Convert the lines below into a two-column Markdown table headed Row and Line, numbering each entry and skipping any blank lines.
★ ★ ★ ★ ★ ★ ★
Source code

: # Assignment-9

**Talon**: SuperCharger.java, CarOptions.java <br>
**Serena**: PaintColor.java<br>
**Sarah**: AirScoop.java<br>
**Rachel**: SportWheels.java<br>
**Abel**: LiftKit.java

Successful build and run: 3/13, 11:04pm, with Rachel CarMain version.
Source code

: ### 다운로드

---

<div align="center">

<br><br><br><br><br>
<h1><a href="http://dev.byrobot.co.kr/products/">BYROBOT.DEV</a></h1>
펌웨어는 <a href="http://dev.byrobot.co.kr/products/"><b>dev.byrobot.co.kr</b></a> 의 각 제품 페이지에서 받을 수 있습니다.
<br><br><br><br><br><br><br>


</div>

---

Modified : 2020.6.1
★ ★ ★ ★ ★ ★ ★
**Reply to the task:**
| Row | Line |
|---|---|
| 1 | Source code |
| 2 | : # Assignment-9 |
| 3 | **Talon**: SuperCharger.java, CarOptions.java <br> |
| 4 | **Serena**: PaintColor.java<br> |
| 5 | **Sarah**: AirScoop.java<br> |
| 6 | **Rachel**: SportWheels.java<br> |
| 7 | **Abel**: LiftKit.java |
| 8 | Successful build and run: 3/13, 11:04pm, with Rachel CarMain version. |
| 9 | Source code |
| 10 | : ### 다운로드 |
| 11 | --- |
| 12 | <div align="center"> |
| 13 | <br><br><br><br><br> |
| 14 | <h1><a href="http://dev.byrobot.co.kr/products/">BYROBOT.DEV</a></h1> |
| 15 | 펌웨어는 <a href="http://dev.byrobot.co.kr/products/"><b>dev.byrobot.co.kr</b></a> 의 각 제품 페이지에서 받을 수 있습니다. |
| 16 | <br><br><br><br><br><br><br> |
| 17 | </div> |
| 18 | --- |
| 19 | Modified : 2020.6.1 |